Recorded data
┄┄┄┄┄┄┄┄┄┄

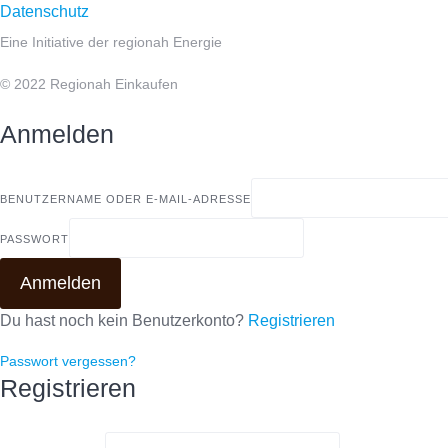
Datenschutz
Eine Initiative der regionah Energie
© 2022 Regionah Einkaufen
Anmelden
BENUTZERNAME ODER E-MAIL-ADRESSE
PASSWORT
Anmelden
Du hast noch kein Benutzerkonto?
Registrieren
Passwort vergessen?
Registrieren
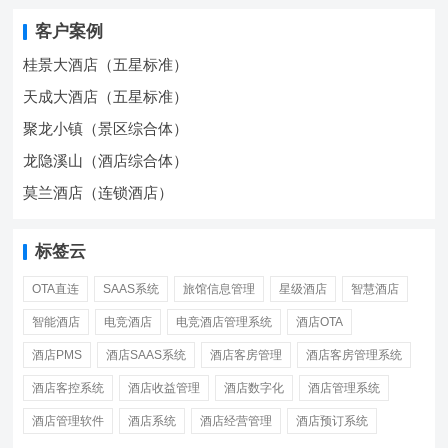
客户案例
桂景大酒店（五星标准）
天成大酒店（五星标准）
聚龙小镇（景区综合体）
龙隐溪山（酒店综合体）
莫兰酒店（连锁酒店）
标签云
OTA直连
SAAS系统
旅馆信息管理
星级酒店
智慧酒店
智能酒店
电竞酒店
电竞酒店管理系统
酒店OTA
酒店PMS
酒店SAAS系统
酒店客房管理
酒店客房管理系统
酒店客控系统
酒店收益管理
酒店数字化
酒店管理系统
酒店管理软件
酒店系统
酒店经营管理
酒店预订系统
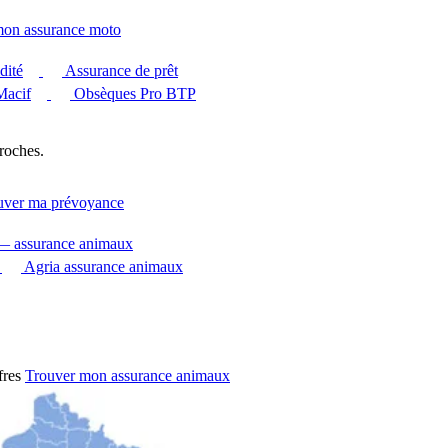
mon assurance moto
dité
Assurance de prêt
Macif
Obsèques Pro BTP
roches.
uver ma prévoyance
 — assurance animaux
Agria assurance animaux
fres
Trouver mon assurance animaux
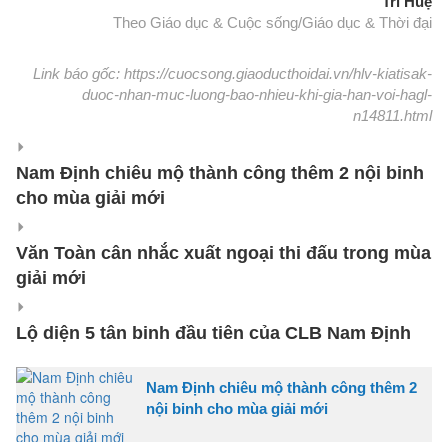
Trí Huệ
Theo Giáo dục & Cuộc sống/Giáo dục & Thời đại
Link báo gốc: https://cuocsong.giaoducthoidai.vn/hlv-kiatisak-
duoc-nhan-muc-luong-bao-nhieu-khi-gia-han-voi-hagl-
n14811.html
Nam Định chiêu mộ thành công thêm 2 nội binh
cho mùa giải mới
Văn Toàn cân nhắc xuất ngoại thi đấu trong mùa
giải mới
Lộ diện 5 tân binh đầu tiên của CLB Nam Định
Nam Định chiêu mộ thành công thêm 2
nội binh cho mùa giải mới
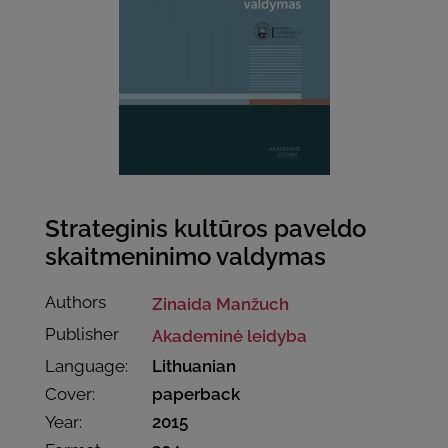
Strateginis kultūros paveldo
skaitmeninimo valdymas
Authors
Zinaida Manžuch
Publisher
Akademinė leidyba
Language:
Lithuanian
Cover:
paperback
Year:
2015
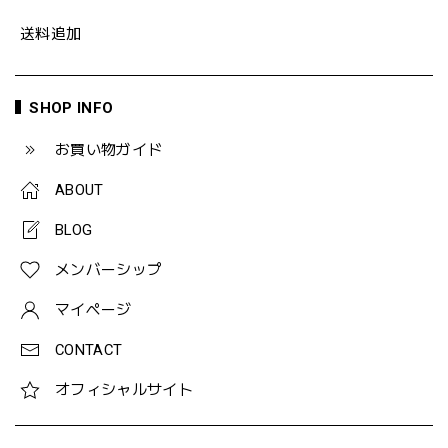
送料追加
SHOP INFO
お買い物ガイド
ABOUT
BLOG
メンバーシップ
マイページ
CONTACT
オフィシャルサイト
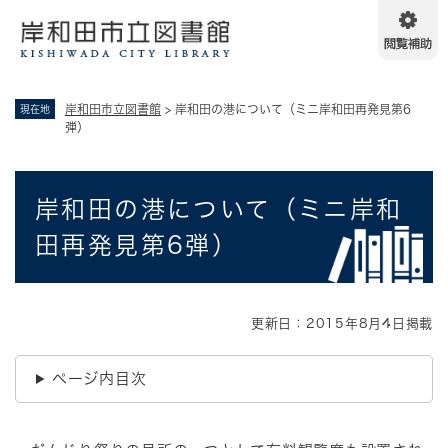
ペ
メニューを飛ばして本文へ
ー
ジ
の
先
岸和田市立図書館
>
岸和田の港について（ミニ岸和田再発見第6
現在地
頭
弾）
で
す
。
本
岸和田の港について（ミニ岸和
文
田再発見第6弾）
更新日：2015年8月4日掲載
ページ内目次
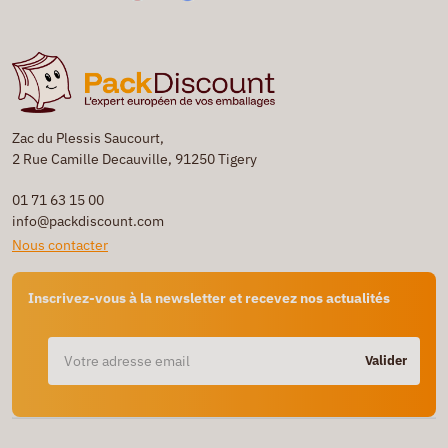
Zac du Plessis Saucourt,
2 Rue Camille Decauville, 91250 Tigery
01 71 63 15 00
info@packdiscount.com
Nous contacter
Inscrivez-vous à la newsletter et recevez nos actualités
Valider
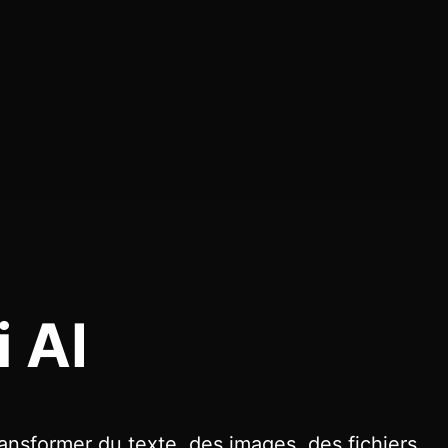
 AI
nsformer du texte, des images, des fichiers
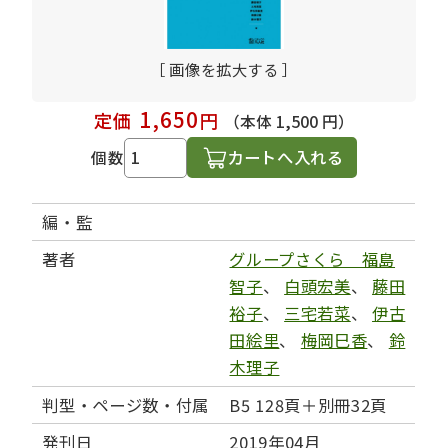
［ 画像を拡大する ］
1,650
定価
円
（本体 1,500 円）
カートへ入れる
個数
編・監
著者
グループさくら 福島
智子
、
白頭宏美
、
藤田
裕子
、
三宅若菜
、
伊古
田絵里
、
梅岡巳香
、
鈴
木理子
判型・ページ数・付属
B5 128頁＋別冊32頁
発刊日
2019年04月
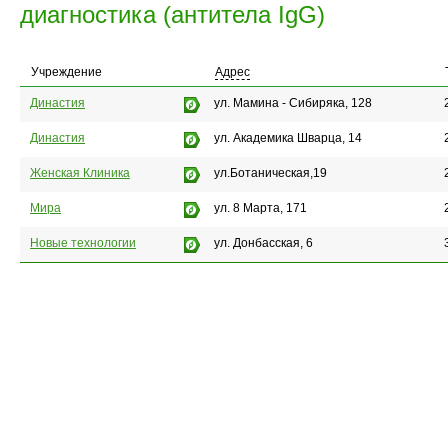
диагностика (антитела IgG)
Учреждение
Адрес
Династия
ул. Мамина - Сибиряка, 128
Династия
ул. Академика Шварца, 14
Женская Клиника
ул.Ботаническая,19
Мира
ул. 8 Марта, 171
Новые технологии
ул. Донбасская, 6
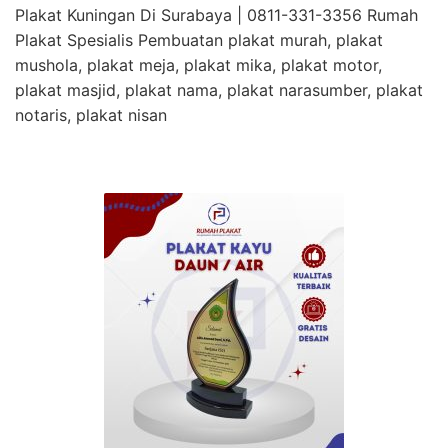
Plakat Kuningan Di Surabaya | 0811-331-3356 Rumah
Plakat Spesialis Pembuatan plakat murah, plakat
mushola, plakat meja, plakat mika, plakat motor,
plakat masjid, plakat nama, plakat narasumber, plakat
notaris, plakat nisan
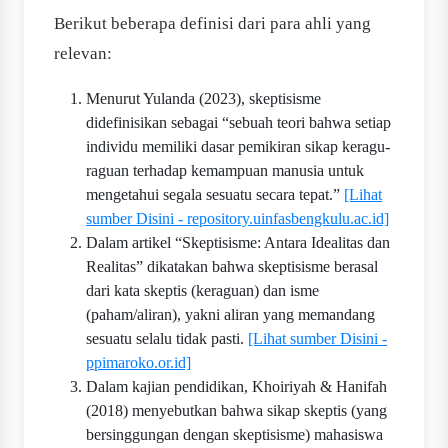
Berikut beberapa definisi dari para ahli yang
relevan:
Menurut Yulanda (2023), skeptisisme
didefinisikan sebagai “sebuah teori bahwa setiap
individu memiliki dasar pemikiran sikap keragu-
raguan terhadap kemampuan manusia untuk
mengetahui segala sesuatu secara tepat.”
[Lihat
sumber Disini - repository.uinfasbengkulu.ac.id]
Dalam artikel “Skeptisisme: Antara Idealitas dan
Realitas” dikatakan bahwa skeptisisme berasal
dari kata skeptis (keraguan) dan isme
(paham/aliran), yakni aliran yang memandang
sesuatu selalu tidak pasti.
[Lihat sumber Disini -
ppimaroko.or.id]
Dalam kajian pendidikan, Khoiriyah & Hanifah
(2018) menyebutkan bahwa sikap skeptis (yang
bersinggungan dengan skeptisisme) mahasiswa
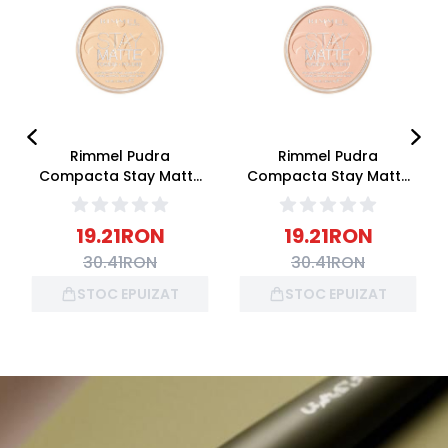
Rimmel Pudra
Rimmel Pudra
Compacta Stay Matte
Compacta Stay Matte
001 Transparent 14g
002 Pink Blossom 14g
19.21
RON
19.21
RON
30.41
RON
30.41
RON
STOC EPUIZAT
STOC EPUIZAT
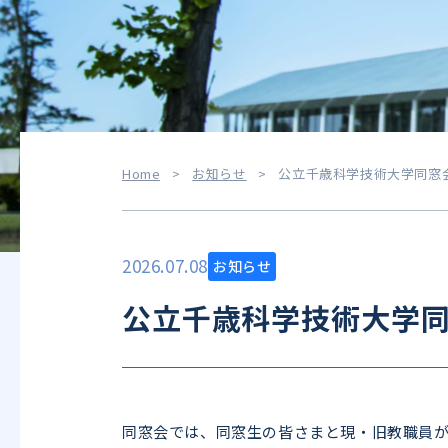
Home
>
お知らせ
>
公立千歳科学技術大学同窓
2026.07.08
お知らせ
公立千歳科学技術大学
同窓会では、同窓生の皆さまと現・旧教職員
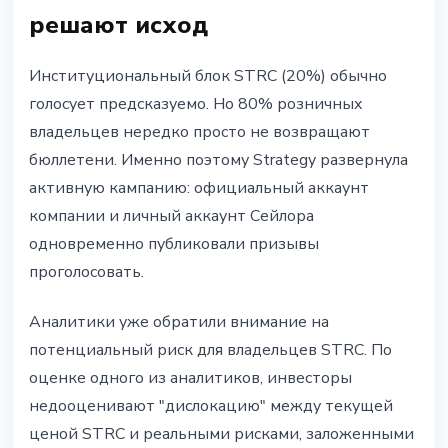
решают исход
Институциональный блок STRC (20%) обычно
голосует предсказуемо. Но 80% розничных
владельцев нередко просто не возвращают
бюллетени. Именно поэтому Strategy развернула
активную кампанию: официальный аккаунт
компании и личный аккаунт Сейлора
одновременно публиковали призывы
проголосовать.
Аналитики уже обратили внимание на
потенциальный риск для владельцев STRC. По
оценке одного из аналитиков, инвесторы
недооценивают "дислокацию" между текущей
ценой STRC и реальными рисками, заложенными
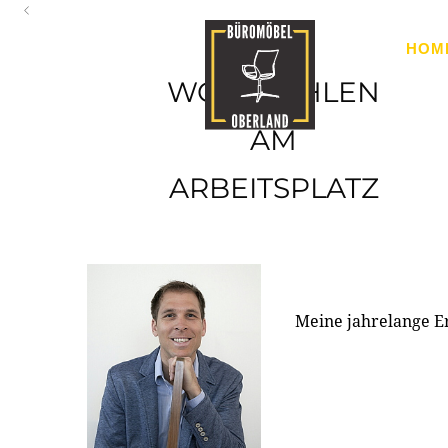
Oberland
HOM
Ihr Spezialist für Büroausstattung im Tiroler Oberland
WOHLFÜHLEN
AM
ARBEITSPLATZ
Meine jahrelange E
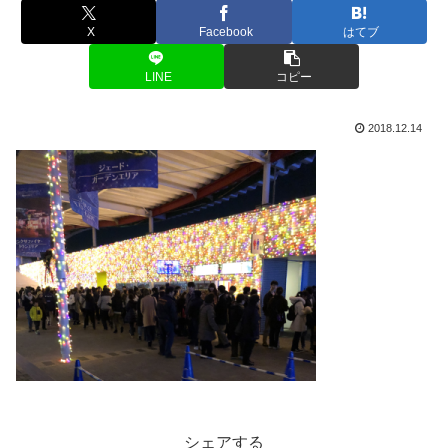
X
Facebook
はてブ
LINE
コピー
2018.12.14
シェアする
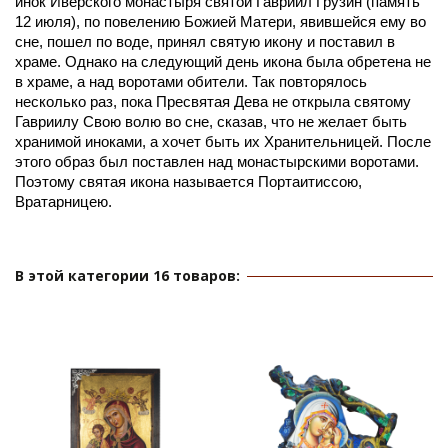
инок Иверского монастыря святой Гавриил Грузин (память 
12 июля), по повелению Божией Матери, явившейся ему во 
сне, пошел по воде, принял святую икону и поставил в 
храме. Однако на следующий день икона была обретена не 
в храме, а над воротами обители. Так повторялось 
несколько раз, пока Пресвятая Дева не открыла святому 
Гавриилу Свою волю во сне, сказав, что не желает быть 
хранимой иноками, а хочет быть их Хранительницей. После 
этого образ был поставлен над монастырскими воротами. 
Поэтому святая икона называется Портаитиссою, 
Вратарницею.
В этой категории 16 товаров:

┄┄┄┄┄┄┄┄┄┄

## [Task]
Copy every record exactly, without the pictures.

## [Exercise response]
Datenschutz
Eine Initiative der regionah Energie
© 2022 Regionah Einkaufen
Anmelden
BENUTZERNAME ODER E-MAIL-ADRESSE
PASSWORT
Anmelden
Du hast noch kein Benutzerkonto?
Registrieren
Passwort vergessen?
Registrieren
客户案例
桂景大酒店（五星标准）
天成大酒店（五星标准）
聚龙小镇（景区综合体）
龙隐溪山（酒店综合体）
莫兰酒店（连锁酒店）
标签云
OTA直连
SAAS系统
旅馆信息管理
星级酒店
智慧酒店
智能酒店
电竞酒店
电竞酒店管理系统
酒店OTA
酒店PMS
酒店SAAS系统
酒店客房管理
酒店客房管理系统
酒店客控系统
酒店收益管理
酒店数字化
酒店管理系统
酒店管理软件
酒店系统
酒店经营管理
酒店预订系统
mon assurance moto
dité
Assurance de prêt
Macif
Obsèques Pro BTP
roches.
uver ma prévoyance
 — assurance animaux
Agria assurance animaux
fres
Trouver mon assurance animaux
Trí Huệ
Theo Giáo dục & Cuộc sống/Giáo dục & Thời đại
Link báo gốc: https://cuocsong.giaoducthoidai.vn/hlv-kiatisak-
duoc-nhan-muc-luong-bao-nhieu-khi-gia-han-voi-hagl-
n14811.html
Nam Định chiêu mộ thành công thêm 2 nội binh
cho mùa giải mới
Văn Toàn cân nhắc xuất ngoại thi đấu trong mùa
giải mới
Lộ diện 5 tân binh đầu tiên của CLB Nam Định
Nam Định chiêu mộ thành công thêm 2
nội binh cho mùa giải mới
Strateginis kultūros paveldo
skaitmeninimo valdymas
Authors
Zinaida Manžuch
Publisher
Akademinė leidyba
Language:
Lithuanian
Cover:
paperback
Year:
2015
送料追加
SHOP INFO
お買い物ガイド
ABOUT
BLOG
メンバーシップ
マイページ
CONTACT
オフィシャルサイト
ペ
メニューを飛ばして本文へ
ー
ジ
の
先
岸和田市立図書館
>
岸和田の港について（ミニ岸和田再発見第6
現在地
頭
弾）
で
す
。
本
岸和田の港について（ミニ岸和
文
田再発見第6弾）
更新日：2015年8月4日掲載
ページ内目次
Zac du Plessis Saucourt,
2 Rue Camille Decauville, 91250 Tigery
01 71 63 15 00
info@packdiscount.com
Nous contacter
Inscrivez-vous à la newsletter et recevez nos actualités
Valider
 AI
nsformer du texte, des images, des fichiers
［ 画像を拡大する ］
1,650
定価
円
（本体 1,500 円）
カートへ入れる
個数
編・監
著者
グループさくら 福島
智子
、
白頭宏美
、
藤田
裕子
、
三宅若菜
、
伊古
田絵里
、
梅岡巳香
、
鈴
木理子
判型・ページ数・付属
B5 128頁＋別冊32頁
発刊日
2019年04月
диагностика (антитела IgG)
Учреждение
Адрес
Династия
ул. Мамина - Сибиряка, 128
Династия
ул. Академика Шварца, 14
Женская Клиника
ул.Ботаническая,19
Мира
ул. 8 Марта, 171
Новые технологии
ул. Донбасская, 6
Plakat Kuningan Di Surabaya | 0811-331-3356 Rumah
Plakat Spesialis Pembuatan plakat murah, plakat
mushola, plakat meja, plakat mika, plakat motor,
plakat masjid, plakat nama, plakat narasumber, plakat
notaris, plakat nisan
Berikut beberapa definisi dari para ahli yang
relevan:
Menurut Yulanda (2023), skeptisisme
didefinisikan sebagai “sebuah teori bahwa setiap
individu memiliki dasar pemikiran sikap keragu-
raguan terhadap kemampuan manusia untuk
mengetahui segala sesuatu secara tepat.”
[Lihat
sumber Disini - repository.uinfasbengkulu.ac.id]
Dalam artikel “Skeptisisme: Antara Idealitas dan
Realitas” dikatakan bahwa skeptisisme berasal
dari kata skeptis (keraguan) dan isme
(paham/aliran), yakni aliran yang memandang
sesuatu selalu tidak pasti.
[Lihat sumber Disini -
ppimaroko.or.id]
Dalam kajian pendidikan, Khoiriyah & Hanifah
(2018) menyebutkan bahwa sikap skeptis (yang
bersinggungan dengan skeptisisme) mahasiswa
Rimmel Pudra
Rimmel Pudra
Compacta Stay Matte
Compacta Stay Matte
001 Transparent 14g
002 Pink Blossom 14g
19.21
RON
19.21
RON
30.41
RON
30.41
RON
STOC EPUIZAT
STOC EPUIZAT
Home
>
お知らせ
>
公立千歳科学技術大学同窓
2026.07.08
お知らせ
公立千歳科学技術大学
同窓会では、同窓生の皆さまと現・旧教職員
решают исход
Институциональный блок STRC (20%) обычно
голосует предсказуемо. Но 80% розничных
владельцев нередко просто не возвращают
бюллетени. Именно поэтому Strategy развернула
активную кампанию: официальный аккаунт
компании и личный аккаунт Сейлора
одновременно публиковали призывы
проголосовать.
Аналитики уже обратили внимание на
потенциальный риск для владельцев STRC. По
оценке одного из аналитиков, инвесторы
недооценивают "дислокацию" между текущей
ценой STRC и реальными рисками, заложенными
Oberland
HOM
Ihr Spezialist für Büroausstattung im Tiroler Oberland
WOHLFÜHLEN
AM
ARBEITSPLATZ
Meine jahrelange E
X
Facebook
はてブ
LINE
コピー
2018.12.14
シェアする
инок Иверского монастыря святой Гавриил Грузин (память 
12 июля), по повелению Божией Матери, явившейся ему во 
сне, пошел по воде, принял святую икону и поставил в 
храме. Однако на следующий день икона была обретена не 
в храме, а над воротами обители. Так повторялось 
несколько раз, пока Пресвятая Дева не открыла святому 
Гавриилу Свою волю во сне, сказав, что не желает быть 
хранимой иноками, а хочет быть их Хранительницей. После 
этого образ был поставлен над монастырскими воротами. 
Поэтому святая икона называется Портаитиссою, 
Вратарницею.
В этой категории 16 товаров:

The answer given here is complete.